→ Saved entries

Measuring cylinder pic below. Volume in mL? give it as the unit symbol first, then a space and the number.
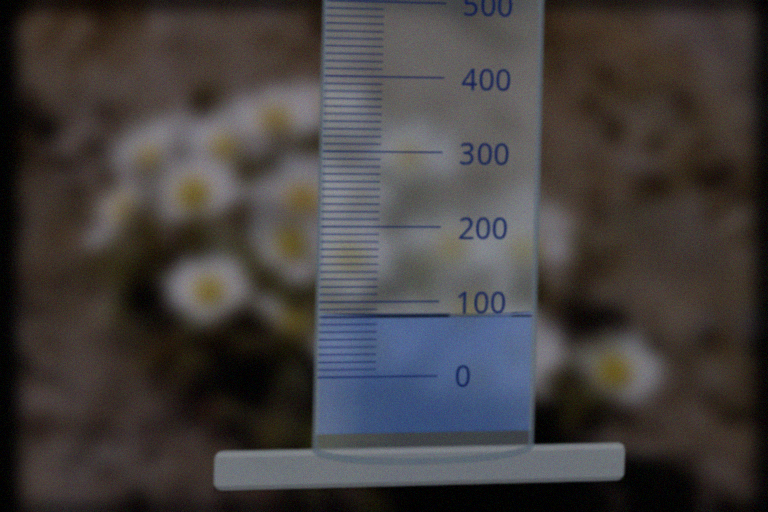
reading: mL 80
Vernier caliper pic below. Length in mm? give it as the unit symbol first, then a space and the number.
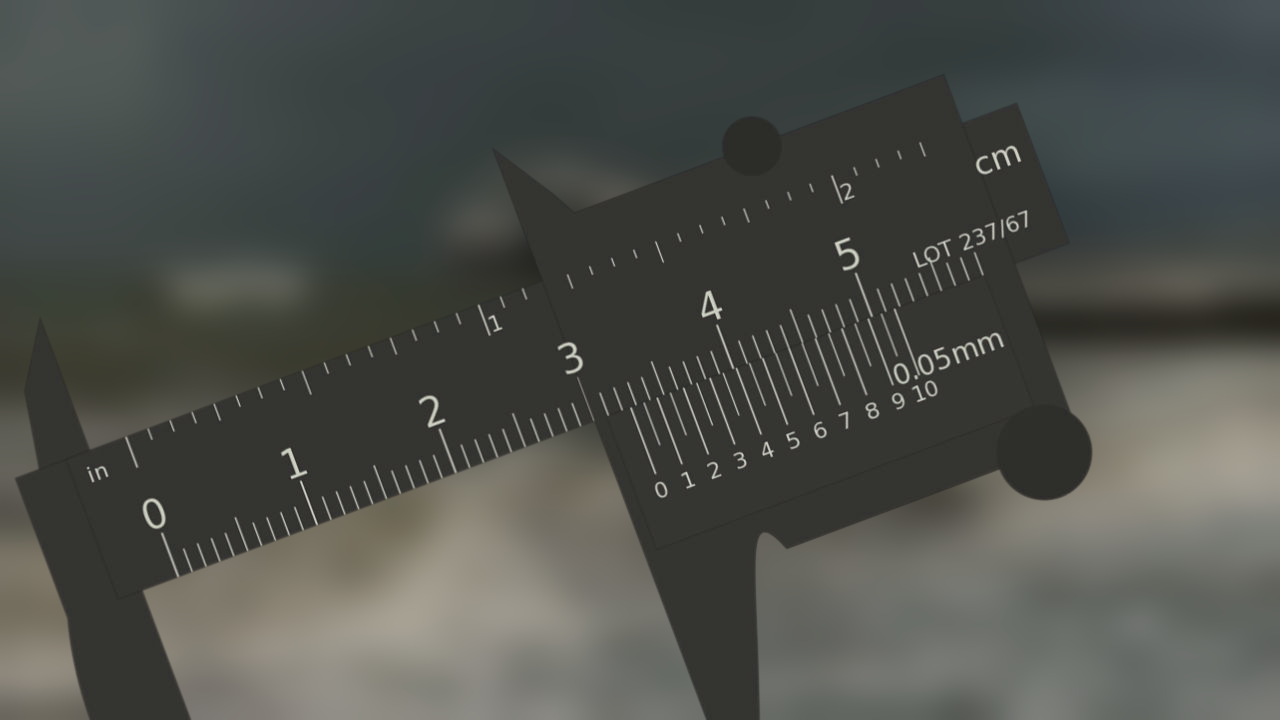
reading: mm 32.6
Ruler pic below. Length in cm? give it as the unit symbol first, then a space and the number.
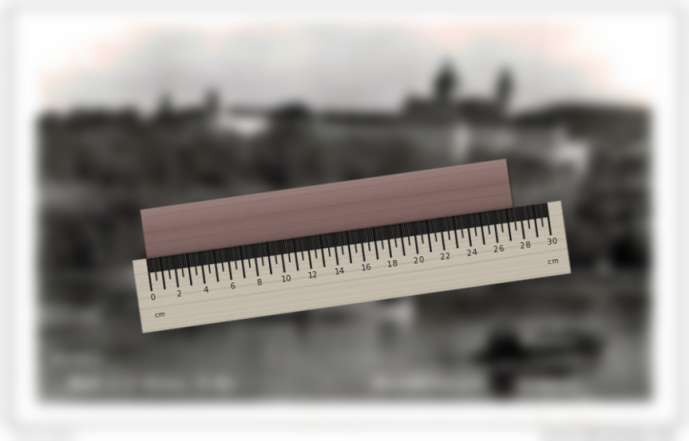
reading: cm 27.5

→ To do
Swap "give it as" for "write it as" in every one of the entries above, keeping the rest unchanged. Drop the picture lines from your version.

→ Output
Measuring cylinder pic below. Volume in mL? write it as the unit symbol first, then a space and the number.
reading: mL 80
Vernier caliper pic below. Length in mm? write it as the unit symbol first, then a space and the number.
reading: mm 32.6
Ruler pic below. Length in cm? write it as the unit symbol first, then a space and the number.
reading: cm 27.5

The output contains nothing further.